EXERCISE DESCRIPTION -
Find each line in the material below that contains the string "ankle", and copy those lines out. Treat the match as case-sensitive.

######

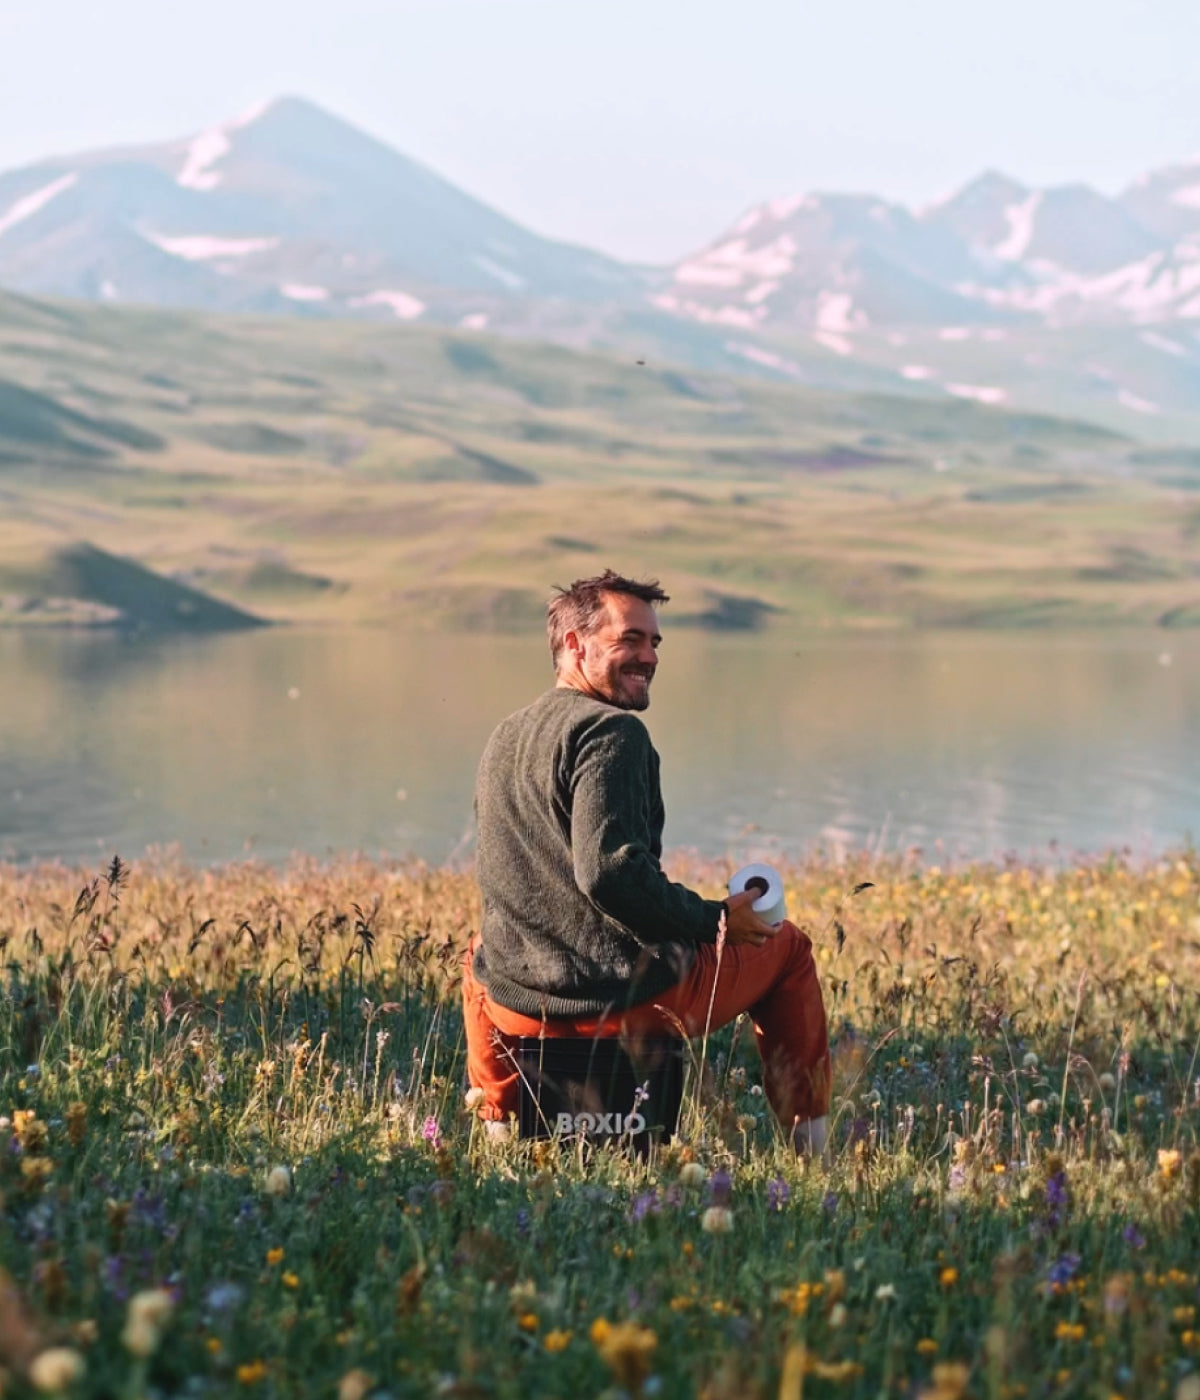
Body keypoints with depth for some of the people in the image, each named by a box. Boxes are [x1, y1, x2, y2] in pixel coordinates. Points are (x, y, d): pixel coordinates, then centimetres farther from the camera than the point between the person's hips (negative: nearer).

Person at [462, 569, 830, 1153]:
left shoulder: (502, 739, 10)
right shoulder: (612, 732, -15)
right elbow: (611, 873, -26)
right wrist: (715, 918, -12)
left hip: (517, 1004, 6)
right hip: (632, 1002, -6)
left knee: (480, 947, 42)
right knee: (786, 945, 18)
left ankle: (499, 1120, 38)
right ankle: (808, 1144, 21)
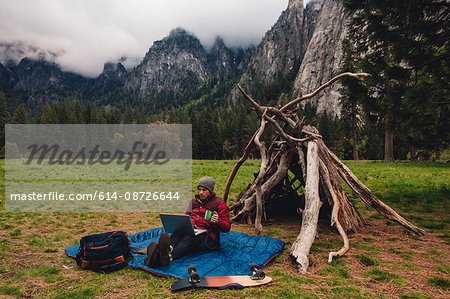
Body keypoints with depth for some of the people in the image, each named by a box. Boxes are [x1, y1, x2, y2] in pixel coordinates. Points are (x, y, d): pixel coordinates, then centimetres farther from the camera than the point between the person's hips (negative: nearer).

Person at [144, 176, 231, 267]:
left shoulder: (220, 204, 8)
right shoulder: (194, 201, 24)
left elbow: (227, 227, 4)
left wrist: (218, 221, -19)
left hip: (207, 235, -5)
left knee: (189, 238, -37)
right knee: (177, 233, -30)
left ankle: (169, 256, -64)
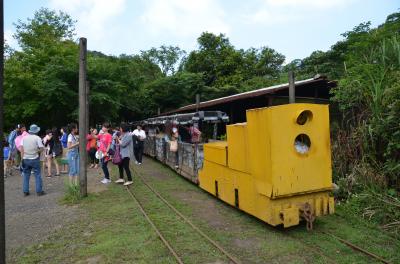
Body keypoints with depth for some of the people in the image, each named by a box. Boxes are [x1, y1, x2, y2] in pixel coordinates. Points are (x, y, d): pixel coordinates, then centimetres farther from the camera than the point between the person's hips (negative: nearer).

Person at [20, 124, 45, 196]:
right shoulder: (37, 138, -7)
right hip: (34, 159, -4)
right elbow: (41, 148, -12)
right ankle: (39, 191, 5)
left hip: (26, 159, 4)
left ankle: (25, 191, 16)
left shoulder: (24, 138, 3)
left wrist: (22, 159, 4)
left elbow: (22, 149, 0)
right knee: (37, 175, 4)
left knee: (26, 175, 13)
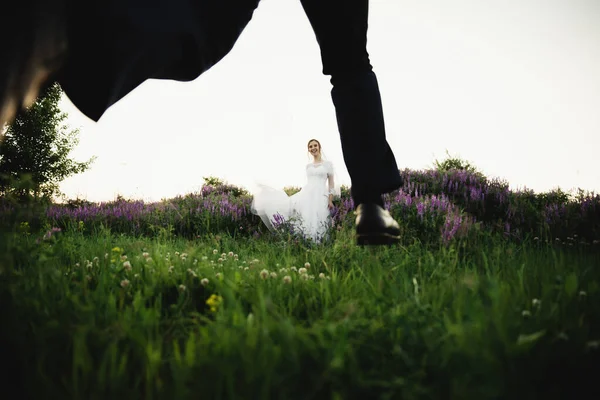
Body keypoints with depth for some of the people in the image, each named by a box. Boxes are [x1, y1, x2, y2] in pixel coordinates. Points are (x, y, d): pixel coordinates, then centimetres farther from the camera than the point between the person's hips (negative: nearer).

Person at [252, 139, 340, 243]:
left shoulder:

######

OUTPUT FOR THIS EXERCISE -
left ankle: (499, 1120, 38)
right ankle: (808, 1144, 21)
left ankle: (169, 256, -64)
right ankle: (39, 191, 5)
left ankle: (25, 191, 16)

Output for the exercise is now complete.